Just able to solve a problem involving my cell phone's connection with my PC. Now I want to download a bunch of photos from my camera's memory card and Vista tells me it can't find the drivers to it. I still have the CD that came with the product but the drivers there apply only to Windows 98. I know for a fact that XP automatically recognizes card readers and in fact, Vista did until today.

Does anyone know how I can re-install these drivers?

Thanks.


----------



## mannoman (Apr 10, 2007)

*Re: Vista can't locate memory card reader drivers*

oshchcd84 - Try this, I had a similar problem. Here's what worked for me.
1-Turn off the PC with the card in the slot (don't just restart, SHUT IT DOWN).
2-Unplug the power cord
3-Hold the START button for 5 - 6 seconds and release
4-Reinsert the power cord and restart the PC with the card in the slot.
All reader slots reinstalled and all was well - for me. Be sure to let us know if this works for you. I found this solution buried in a HP website.


----------



## oshchcd84 (Nov 26, 2007)

*Re: Vista can't locate memory card reader drivers*

Hello Mannoman,

The solution came in the form of a windows update. After installing, everything worked fine.

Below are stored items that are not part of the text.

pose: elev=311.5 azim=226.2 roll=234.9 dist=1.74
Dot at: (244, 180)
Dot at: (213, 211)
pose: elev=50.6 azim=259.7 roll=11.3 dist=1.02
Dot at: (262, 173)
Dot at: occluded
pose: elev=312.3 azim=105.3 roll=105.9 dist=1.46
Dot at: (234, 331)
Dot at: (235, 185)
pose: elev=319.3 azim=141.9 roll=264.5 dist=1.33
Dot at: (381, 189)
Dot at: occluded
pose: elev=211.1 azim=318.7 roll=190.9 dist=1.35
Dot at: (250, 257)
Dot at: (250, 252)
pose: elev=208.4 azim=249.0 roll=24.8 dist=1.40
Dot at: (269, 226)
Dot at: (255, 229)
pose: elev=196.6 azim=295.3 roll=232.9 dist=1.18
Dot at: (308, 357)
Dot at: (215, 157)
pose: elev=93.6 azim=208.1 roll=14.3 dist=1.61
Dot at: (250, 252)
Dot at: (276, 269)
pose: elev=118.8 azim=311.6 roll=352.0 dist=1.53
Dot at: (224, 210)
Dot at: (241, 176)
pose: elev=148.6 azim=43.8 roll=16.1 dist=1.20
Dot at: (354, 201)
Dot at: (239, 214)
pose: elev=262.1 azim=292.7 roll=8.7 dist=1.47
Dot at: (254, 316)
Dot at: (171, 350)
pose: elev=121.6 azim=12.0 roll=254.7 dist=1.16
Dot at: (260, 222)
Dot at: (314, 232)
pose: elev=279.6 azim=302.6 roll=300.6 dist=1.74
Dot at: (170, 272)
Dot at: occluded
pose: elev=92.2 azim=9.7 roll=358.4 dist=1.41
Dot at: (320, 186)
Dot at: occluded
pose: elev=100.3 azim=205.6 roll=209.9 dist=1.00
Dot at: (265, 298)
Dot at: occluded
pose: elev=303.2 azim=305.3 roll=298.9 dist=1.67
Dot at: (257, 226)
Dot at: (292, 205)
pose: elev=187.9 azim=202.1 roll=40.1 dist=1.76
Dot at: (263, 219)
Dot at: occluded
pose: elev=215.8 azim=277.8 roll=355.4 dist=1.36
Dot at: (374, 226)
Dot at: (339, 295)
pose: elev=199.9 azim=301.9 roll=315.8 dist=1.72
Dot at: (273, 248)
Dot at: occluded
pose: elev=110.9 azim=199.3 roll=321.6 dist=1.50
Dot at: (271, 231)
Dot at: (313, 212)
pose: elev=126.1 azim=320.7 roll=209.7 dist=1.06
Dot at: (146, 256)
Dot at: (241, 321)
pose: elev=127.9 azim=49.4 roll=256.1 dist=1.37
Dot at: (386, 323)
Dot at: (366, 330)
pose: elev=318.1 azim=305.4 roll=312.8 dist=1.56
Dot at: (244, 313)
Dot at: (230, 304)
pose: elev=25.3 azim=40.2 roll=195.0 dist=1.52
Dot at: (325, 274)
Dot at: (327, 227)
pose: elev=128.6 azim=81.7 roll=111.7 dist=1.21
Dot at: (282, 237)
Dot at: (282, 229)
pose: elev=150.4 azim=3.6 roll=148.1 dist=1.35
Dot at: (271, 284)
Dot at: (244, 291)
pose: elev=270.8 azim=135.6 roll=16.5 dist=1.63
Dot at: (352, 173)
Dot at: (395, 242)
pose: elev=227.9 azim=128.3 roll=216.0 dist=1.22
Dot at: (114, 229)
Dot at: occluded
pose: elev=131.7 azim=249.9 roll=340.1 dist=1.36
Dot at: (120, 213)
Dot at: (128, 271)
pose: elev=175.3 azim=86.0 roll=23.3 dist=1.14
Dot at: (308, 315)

Weird, since XP recognizes flash drives and card readers on its own, out of the box.


----------



## Skylooker (Feb 20, 2008)

*Re: Vista can't locate memory card reader drivers*



mannoman said:


> Be sure to let us know if this works for you.


Worked like a charm for me. Thanks, mannoman.


----------



## mannoman (Apr 10, 2007)

Glad it worked for you. Remember, with Vista don't use "Safely Remove." Use, "Eject." If you use "Safely Remove" you will remove the access to the memory card reader(s).


----------



## Skylooker (Feb 20, 2008)

That's another good tip. I can't remember doing the "safely remove" before, but it's possible. I'll be more careful not to do that in the future. Thanks again for your help.


----------